Pertence ao Código de Processo Civil (Lei n.º 41/2013, de 26 de Junho)
Este artigo determina quando é que uma ação judicial se considera oficialmente iniciada e quando é que produz efeitos legais. A ação considera-se proposta no momento em que a petição inicial é apresentada no tribunal, de acordo com as regras estabelecidas no artigo 144.º do mesmo código. No entanto, existe uma distinção importante: enquanto a ação já existe formalmente perante o tribunal desde esse momento, ela só cria obrigações e direitos em relação ao réu (a outra parte) a partir do momento em que este é citado, ou seja, notificado oficialmente da ação. Isto significa que há um período entre a apresentação da ação e a citação do réu durante o qual a ação está pendente, mas o réu ainda não tem conhecimento formal dela nem pode ser obrigado a responder.

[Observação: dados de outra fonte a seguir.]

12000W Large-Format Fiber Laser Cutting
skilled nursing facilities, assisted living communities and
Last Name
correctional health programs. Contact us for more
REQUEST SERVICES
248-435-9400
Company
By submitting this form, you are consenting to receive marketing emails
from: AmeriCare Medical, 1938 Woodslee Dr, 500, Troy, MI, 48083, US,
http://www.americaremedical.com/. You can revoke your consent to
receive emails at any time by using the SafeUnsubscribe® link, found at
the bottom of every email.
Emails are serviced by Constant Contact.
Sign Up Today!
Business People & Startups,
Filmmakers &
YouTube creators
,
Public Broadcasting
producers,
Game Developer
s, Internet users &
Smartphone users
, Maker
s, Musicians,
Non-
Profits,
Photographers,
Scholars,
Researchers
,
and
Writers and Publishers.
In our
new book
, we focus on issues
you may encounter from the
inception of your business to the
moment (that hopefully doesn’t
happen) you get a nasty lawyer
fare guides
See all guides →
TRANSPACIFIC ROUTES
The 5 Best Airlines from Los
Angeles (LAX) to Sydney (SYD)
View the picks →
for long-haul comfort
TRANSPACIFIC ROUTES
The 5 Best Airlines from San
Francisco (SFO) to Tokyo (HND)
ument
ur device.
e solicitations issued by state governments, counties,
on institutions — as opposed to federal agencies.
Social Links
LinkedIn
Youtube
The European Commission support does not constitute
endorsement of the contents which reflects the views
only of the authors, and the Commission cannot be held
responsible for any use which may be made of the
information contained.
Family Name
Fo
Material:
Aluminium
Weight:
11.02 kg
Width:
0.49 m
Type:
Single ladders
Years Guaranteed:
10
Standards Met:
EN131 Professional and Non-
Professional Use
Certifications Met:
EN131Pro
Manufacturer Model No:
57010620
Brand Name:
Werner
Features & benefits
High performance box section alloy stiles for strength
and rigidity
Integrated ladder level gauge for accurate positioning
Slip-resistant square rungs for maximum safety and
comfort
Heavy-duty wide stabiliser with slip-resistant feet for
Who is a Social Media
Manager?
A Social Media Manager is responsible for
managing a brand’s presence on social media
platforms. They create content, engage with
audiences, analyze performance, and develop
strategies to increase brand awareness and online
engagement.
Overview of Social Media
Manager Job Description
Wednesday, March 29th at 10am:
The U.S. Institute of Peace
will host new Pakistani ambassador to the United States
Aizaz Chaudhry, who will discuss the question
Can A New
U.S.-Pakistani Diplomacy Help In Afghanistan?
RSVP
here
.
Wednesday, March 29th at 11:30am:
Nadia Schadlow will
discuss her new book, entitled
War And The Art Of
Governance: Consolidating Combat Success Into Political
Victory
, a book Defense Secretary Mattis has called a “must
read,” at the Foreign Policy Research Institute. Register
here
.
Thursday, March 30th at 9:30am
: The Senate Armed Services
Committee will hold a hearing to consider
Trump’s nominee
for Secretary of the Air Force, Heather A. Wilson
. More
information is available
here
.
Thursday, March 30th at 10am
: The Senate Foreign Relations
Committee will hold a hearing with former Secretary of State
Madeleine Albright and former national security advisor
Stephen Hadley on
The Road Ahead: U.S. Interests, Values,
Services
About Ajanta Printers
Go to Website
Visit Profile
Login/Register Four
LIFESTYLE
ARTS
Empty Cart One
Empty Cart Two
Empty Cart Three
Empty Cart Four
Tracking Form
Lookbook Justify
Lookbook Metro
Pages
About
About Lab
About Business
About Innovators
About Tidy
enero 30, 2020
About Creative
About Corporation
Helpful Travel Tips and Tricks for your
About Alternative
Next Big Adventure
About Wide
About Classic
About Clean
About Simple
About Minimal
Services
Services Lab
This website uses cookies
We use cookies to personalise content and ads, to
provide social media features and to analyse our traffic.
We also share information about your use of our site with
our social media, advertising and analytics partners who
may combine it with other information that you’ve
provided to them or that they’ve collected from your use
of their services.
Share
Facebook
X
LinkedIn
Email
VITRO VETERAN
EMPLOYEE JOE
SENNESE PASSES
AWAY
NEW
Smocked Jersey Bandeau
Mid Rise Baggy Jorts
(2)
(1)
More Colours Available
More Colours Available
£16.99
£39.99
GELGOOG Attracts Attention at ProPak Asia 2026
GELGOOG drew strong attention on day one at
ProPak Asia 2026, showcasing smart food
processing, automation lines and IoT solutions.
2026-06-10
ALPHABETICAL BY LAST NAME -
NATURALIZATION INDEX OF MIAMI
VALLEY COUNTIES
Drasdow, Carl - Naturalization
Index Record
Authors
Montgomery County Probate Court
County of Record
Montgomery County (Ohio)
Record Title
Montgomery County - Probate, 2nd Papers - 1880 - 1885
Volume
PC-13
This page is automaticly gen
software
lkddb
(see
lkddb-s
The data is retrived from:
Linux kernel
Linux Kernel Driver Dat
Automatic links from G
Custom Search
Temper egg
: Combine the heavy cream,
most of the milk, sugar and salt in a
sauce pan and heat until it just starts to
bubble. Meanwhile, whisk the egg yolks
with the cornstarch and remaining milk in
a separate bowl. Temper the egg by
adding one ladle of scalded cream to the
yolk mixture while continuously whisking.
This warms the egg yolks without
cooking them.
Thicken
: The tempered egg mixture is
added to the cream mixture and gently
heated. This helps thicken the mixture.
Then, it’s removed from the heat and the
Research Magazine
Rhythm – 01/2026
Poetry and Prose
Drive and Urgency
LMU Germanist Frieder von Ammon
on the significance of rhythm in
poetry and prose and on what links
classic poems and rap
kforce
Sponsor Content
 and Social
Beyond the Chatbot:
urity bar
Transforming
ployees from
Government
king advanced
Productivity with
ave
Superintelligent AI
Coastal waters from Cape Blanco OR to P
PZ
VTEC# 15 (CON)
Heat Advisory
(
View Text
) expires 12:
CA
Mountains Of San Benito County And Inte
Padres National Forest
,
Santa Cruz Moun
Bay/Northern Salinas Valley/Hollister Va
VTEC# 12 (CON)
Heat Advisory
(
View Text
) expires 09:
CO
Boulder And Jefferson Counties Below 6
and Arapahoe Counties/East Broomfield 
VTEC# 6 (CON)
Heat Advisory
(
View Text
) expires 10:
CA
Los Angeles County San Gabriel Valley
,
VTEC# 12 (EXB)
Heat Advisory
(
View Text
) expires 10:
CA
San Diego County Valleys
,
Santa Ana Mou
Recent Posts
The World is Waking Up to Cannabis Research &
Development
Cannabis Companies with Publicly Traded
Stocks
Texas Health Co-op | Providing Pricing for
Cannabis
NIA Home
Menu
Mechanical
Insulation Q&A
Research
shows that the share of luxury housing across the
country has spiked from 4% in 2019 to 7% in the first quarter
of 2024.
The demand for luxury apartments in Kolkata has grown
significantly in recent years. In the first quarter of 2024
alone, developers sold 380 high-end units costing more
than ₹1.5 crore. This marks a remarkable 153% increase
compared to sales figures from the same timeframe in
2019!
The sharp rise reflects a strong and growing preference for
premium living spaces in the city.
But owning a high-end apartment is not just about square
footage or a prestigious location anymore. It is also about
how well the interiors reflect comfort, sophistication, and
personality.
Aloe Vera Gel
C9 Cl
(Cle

Um cidadão apresenta uma ação de despejo no tribunal no dia 15 de Janeiro. A ação considera-se proposta nesse mesmo dia, logo após a petição ser aceite pelo tribunal. Contudo, o proprietário ainda não tem qualquer efeito legal da ação até ser citado, o que pode ocorrer dias ou semanas depois.
Uma empresa tenta cobrar uma dívida. Propõe a ação no tribunal no dia 20 de Junho, um dia antes de a dívida prescrever. A ação proposta nessa data interrompe a prescrição imediatamente, mesmo que o devedor só seja citado meses depois.
Uma mulher propõe ação de alimentos contra o pai do filho no dia 10 de Março. A ação está proposta desde esse dia, mas o réu só recebe a citação no dia 5 de Abril. A partir da citação é que ele tem o dever legal de responder e a ação produz efeitos plenos em sua relação com a autora.